----- RECORD DI PARTENZA

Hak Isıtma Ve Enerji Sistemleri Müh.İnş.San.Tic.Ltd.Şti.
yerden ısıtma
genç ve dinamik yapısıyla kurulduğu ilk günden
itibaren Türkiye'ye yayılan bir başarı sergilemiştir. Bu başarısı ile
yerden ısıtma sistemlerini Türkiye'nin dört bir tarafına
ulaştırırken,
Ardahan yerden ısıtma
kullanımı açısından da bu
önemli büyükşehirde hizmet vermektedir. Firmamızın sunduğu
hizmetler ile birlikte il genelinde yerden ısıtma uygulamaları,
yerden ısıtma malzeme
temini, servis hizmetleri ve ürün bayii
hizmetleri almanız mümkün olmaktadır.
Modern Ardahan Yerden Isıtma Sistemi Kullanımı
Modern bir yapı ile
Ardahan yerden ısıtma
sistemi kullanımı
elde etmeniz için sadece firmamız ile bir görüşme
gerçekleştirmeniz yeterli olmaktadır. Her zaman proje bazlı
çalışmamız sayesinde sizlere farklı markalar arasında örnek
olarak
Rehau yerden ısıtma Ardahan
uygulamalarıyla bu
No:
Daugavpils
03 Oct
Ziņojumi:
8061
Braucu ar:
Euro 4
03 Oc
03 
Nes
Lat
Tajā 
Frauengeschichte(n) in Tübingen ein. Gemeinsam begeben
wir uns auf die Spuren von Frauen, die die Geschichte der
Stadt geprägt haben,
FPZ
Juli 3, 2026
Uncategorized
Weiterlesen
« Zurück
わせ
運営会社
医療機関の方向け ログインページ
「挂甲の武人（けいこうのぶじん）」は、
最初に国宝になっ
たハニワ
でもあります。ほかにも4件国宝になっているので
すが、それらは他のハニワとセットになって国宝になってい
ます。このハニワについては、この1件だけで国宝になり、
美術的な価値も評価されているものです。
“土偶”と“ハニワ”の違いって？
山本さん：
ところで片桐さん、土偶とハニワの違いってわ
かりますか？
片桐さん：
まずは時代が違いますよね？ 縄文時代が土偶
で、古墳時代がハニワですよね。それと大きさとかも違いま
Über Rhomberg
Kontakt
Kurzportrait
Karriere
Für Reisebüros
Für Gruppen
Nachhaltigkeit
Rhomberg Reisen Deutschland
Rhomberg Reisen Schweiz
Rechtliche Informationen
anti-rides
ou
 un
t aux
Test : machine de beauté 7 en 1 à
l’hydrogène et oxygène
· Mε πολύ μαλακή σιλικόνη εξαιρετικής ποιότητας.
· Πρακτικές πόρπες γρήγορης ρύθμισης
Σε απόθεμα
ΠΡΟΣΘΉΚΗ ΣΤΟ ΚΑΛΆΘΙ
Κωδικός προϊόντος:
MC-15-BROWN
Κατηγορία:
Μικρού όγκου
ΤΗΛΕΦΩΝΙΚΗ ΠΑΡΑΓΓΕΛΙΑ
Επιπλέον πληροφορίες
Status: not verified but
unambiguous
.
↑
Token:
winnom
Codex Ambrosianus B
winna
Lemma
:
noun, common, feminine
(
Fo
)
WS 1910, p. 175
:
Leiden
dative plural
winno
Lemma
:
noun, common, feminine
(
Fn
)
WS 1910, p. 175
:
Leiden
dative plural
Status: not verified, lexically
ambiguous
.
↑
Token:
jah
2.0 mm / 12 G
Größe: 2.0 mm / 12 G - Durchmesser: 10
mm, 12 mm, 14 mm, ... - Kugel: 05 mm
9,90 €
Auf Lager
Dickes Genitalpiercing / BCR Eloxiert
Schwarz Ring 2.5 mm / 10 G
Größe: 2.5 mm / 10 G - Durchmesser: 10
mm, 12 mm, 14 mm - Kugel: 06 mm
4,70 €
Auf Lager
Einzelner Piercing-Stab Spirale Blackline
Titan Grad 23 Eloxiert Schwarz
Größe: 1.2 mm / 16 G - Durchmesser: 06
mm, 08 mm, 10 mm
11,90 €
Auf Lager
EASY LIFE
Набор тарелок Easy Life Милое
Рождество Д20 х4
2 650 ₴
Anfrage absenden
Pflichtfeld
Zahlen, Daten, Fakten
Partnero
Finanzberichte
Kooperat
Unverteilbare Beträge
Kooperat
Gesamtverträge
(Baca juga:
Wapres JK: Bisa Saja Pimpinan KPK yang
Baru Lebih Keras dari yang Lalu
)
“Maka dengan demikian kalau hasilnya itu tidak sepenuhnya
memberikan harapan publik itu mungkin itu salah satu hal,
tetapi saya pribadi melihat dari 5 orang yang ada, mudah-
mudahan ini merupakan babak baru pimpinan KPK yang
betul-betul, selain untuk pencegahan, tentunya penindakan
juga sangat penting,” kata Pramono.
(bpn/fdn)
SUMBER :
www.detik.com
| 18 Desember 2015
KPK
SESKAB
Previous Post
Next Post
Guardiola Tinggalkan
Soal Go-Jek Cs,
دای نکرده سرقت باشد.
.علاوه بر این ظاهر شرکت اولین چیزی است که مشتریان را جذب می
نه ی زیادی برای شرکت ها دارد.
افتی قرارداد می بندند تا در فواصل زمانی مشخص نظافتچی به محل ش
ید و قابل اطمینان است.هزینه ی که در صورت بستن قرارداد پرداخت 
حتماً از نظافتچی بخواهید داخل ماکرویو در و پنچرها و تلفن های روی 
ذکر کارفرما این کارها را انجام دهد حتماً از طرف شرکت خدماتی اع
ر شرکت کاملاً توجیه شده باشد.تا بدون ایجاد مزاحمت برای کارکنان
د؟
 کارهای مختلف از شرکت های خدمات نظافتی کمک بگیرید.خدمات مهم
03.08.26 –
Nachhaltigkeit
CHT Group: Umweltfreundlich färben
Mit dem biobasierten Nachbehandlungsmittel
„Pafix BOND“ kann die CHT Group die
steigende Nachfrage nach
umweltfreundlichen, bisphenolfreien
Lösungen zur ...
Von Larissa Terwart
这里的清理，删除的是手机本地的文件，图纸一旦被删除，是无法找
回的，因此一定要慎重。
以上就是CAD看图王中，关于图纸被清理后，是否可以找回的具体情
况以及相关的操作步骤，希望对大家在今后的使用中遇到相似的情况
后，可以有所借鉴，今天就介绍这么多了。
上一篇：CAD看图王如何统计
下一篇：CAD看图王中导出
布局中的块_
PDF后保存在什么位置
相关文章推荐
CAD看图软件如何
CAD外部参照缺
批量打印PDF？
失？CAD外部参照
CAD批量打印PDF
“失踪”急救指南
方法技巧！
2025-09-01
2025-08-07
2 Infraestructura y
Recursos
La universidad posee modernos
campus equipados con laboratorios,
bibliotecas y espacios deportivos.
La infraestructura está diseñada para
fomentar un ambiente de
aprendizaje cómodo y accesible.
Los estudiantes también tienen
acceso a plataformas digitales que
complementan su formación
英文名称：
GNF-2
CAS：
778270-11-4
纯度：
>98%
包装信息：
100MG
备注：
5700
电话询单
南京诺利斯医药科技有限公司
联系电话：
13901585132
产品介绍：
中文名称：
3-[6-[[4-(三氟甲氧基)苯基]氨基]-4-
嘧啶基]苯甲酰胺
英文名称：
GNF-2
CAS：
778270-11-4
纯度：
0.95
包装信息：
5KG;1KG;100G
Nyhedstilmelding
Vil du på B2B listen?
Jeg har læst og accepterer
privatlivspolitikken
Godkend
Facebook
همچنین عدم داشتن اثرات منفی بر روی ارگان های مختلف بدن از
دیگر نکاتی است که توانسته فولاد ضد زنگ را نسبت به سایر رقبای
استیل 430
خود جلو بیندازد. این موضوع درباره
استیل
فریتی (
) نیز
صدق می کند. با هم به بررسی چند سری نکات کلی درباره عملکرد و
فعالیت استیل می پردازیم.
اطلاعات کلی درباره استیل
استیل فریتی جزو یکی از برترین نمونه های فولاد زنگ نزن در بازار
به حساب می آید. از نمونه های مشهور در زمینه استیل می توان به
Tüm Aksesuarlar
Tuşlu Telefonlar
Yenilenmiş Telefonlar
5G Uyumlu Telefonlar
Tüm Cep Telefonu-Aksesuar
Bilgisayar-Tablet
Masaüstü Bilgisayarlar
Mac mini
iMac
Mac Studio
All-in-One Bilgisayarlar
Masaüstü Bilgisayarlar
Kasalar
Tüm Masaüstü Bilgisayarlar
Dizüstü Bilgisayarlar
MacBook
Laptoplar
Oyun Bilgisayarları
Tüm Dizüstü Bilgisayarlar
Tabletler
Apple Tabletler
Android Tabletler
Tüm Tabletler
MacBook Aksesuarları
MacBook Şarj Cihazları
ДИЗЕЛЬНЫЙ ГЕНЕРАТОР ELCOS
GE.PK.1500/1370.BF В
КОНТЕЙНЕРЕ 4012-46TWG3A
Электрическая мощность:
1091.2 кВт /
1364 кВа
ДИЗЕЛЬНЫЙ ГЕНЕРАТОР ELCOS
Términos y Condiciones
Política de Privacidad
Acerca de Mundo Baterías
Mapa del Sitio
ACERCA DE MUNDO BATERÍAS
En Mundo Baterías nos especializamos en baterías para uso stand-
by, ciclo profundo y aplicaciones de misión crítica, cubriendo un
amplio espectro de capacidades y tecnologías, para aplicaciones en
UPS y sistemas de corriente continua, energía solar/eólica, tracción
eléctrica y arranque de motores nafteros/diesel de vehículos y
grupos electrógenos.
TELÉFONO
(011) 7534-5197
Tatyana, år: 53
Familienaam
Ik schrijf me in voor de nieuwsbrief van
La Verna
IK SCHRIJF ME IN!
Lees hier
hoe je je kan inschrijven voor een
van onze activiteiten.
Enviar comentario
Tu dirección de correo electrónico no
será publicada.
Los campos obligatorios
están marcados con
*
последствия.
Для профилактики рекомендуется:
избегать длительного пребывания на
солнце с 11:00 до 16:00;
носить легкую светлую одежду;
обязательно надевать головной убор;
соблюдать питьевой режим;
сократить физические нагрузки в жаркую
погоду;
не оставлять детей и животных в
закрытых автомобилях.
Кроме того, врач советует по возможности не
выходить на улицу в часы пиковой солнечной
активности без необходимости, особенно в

----------

SCOPO DEL COMPITO: Riscrivi le righe dall'inizio dei record fino alla riga che contiene "hizmetleri almanız mümkün olmaktadır.", inclusa. Sostituisci "Ardahan" con "Kars" e lascia invariato tutto il resto.

SOLUZIONE DEL COMPITO:
Hak Isıtma Ve Enerji Sistemleri Müh.İnş.San.Tic.Ltd.Şti.
yerden ısıtma
genç ve dinamik yapısıyla kurulduğu ilk günden
itibaren Türkiye'ye yayılan bir başarı sergilemiştir. Bu başarısı ile
yerden ısıtma sistemlerini Türkiye'nin dört bir tarafına
ulaştırırken,
Kars yerden ısıtma
kullanımı açısından da bu
önemli büyükşehirde hizmet vermektedir. Firmamızın sunduğu
hizmetler ile birlikte il genelinde yerden ısıtma uygulamaları,
yerden ısıtma malzeme
temini, servis hizmetleri ve ürün bayii
hizmetleri almanız mümkün olmaktadır.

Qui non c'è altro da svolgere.